People quieted when Uixtr began to address the room from a central point. “I will speak first of what we are doing to the humans present. What is a Sea Voice? We have known of them for a very long time, yet their true essence is enigmatic. They contact us, and we contact them in return. Only at such times, one will communicate with us at length. This is in a medium we cannot entirely understand, both like words and like music, dissimilar from our own and still never quite translated… in a manner of perspective.

“What we have learned through this occasional relationship is that after we have listened to a Sea Voice, which occurs only fleetingly, we achieve advances, innovation, and excellence that we had not before.
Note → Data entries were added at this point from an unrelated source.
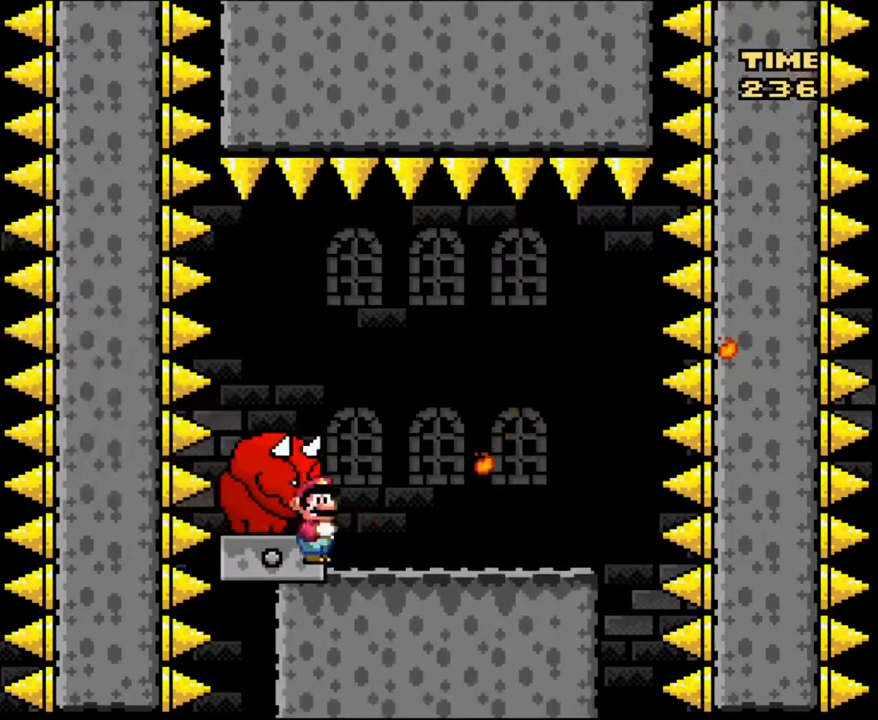
{"buttons": ["Y", "DPAD_RIGHT"], "events": [[33, "DPAD_RIGHT", "up"], [266, "B", "up"], [300, "DPAD_RIGHT", "down"]]}
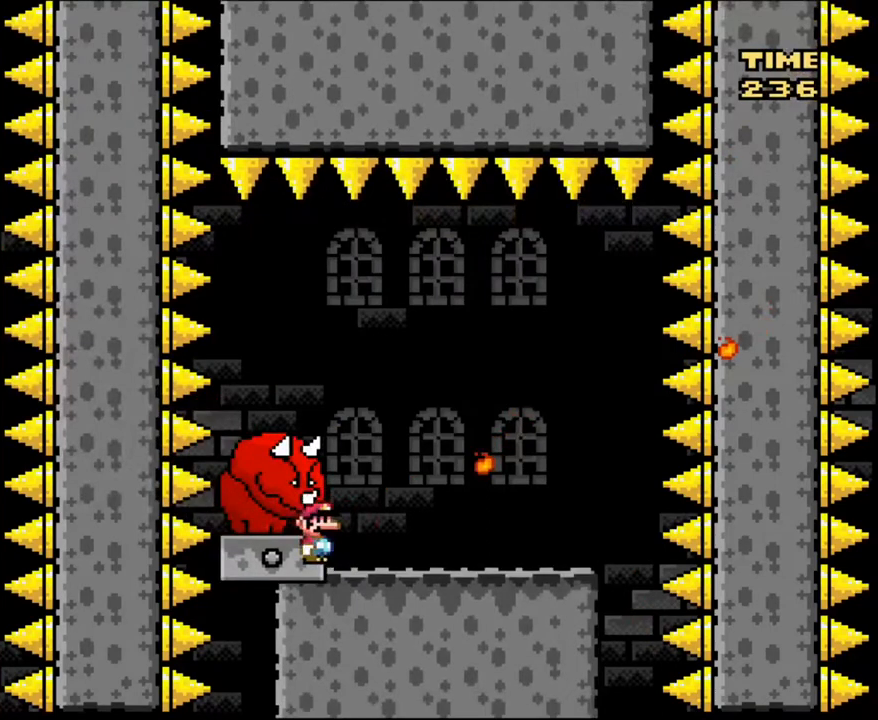
{"buttons": ["Y"], "events": [[467, "DPAD_RIGHT", "up"]]}
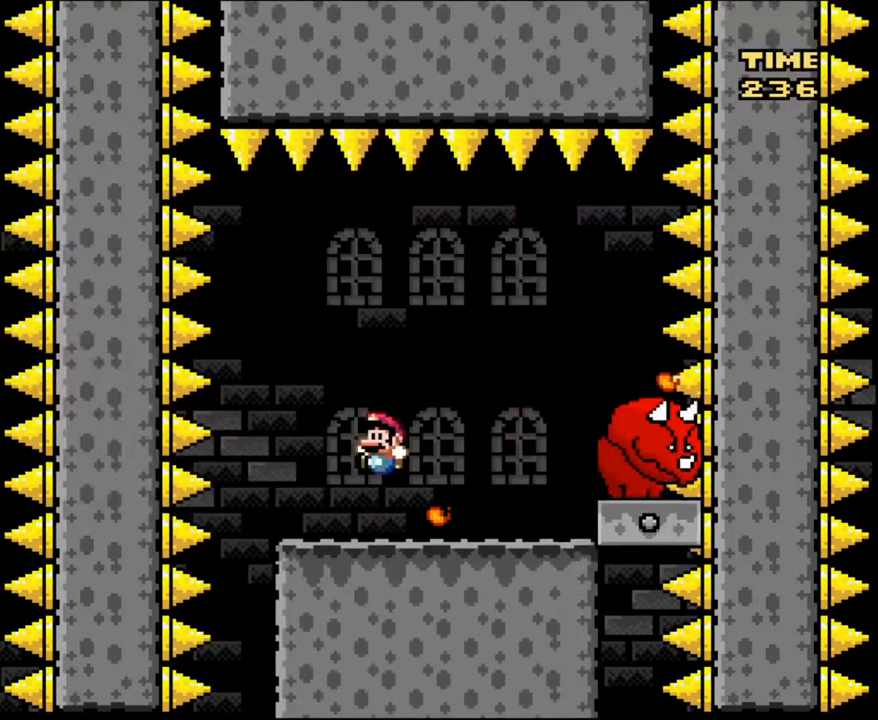
{"buttons": ["Y"], "events": [[33, "DPAD_LEFT", "down"], [166, "DPAD_LEFT", "up"], [200, "DPAD_RIGHT", "down"], [300, "DPAD_RIGHT", "up"]]}
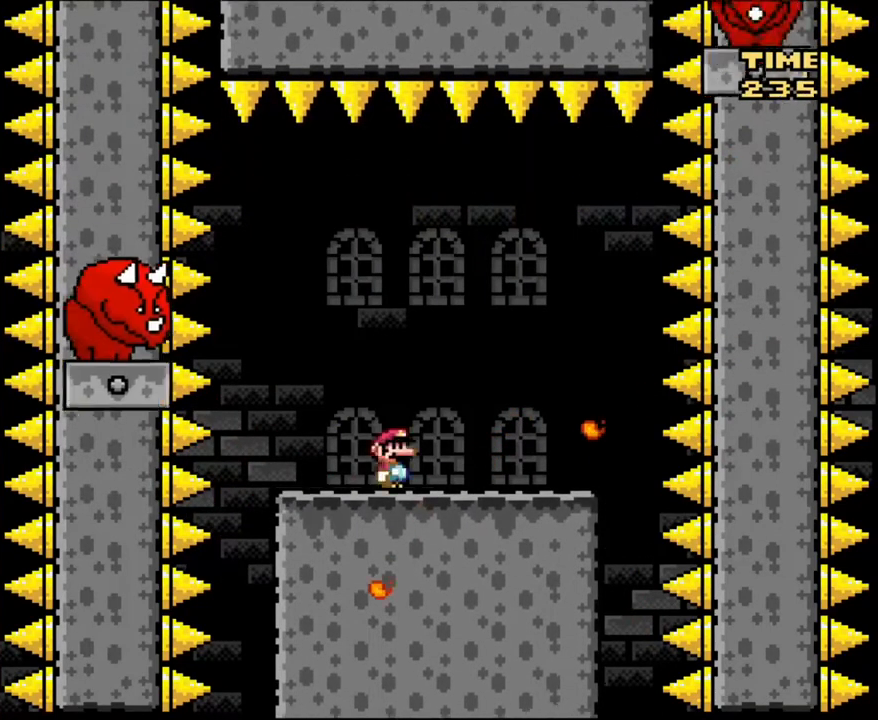
{"buttons": ["Y"], "events": []}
We also, quite simply, find the sound of the Sea Voice to be very beautiful, though it is not hard to appreciate something so beneficial.

“There will also be a light show, by us. The Sea Voice often responds to this, and we believe it is somehow also transmitted via the open channel we create together. We call it a Sea Voice because our research tells us the audial waveform carries disturbances typical of transmission through large amounts of water. Theoretical testing continues to confirm this supposition. Please tell us what you thought of the transmission during the discussion to follow.”

The host of the space, Oibhn (‘oven’?) then gave a Vedani speech that sounded more like formal ritual. Some of them raised their bowls at one point, and the lights dimmed to near-darkness.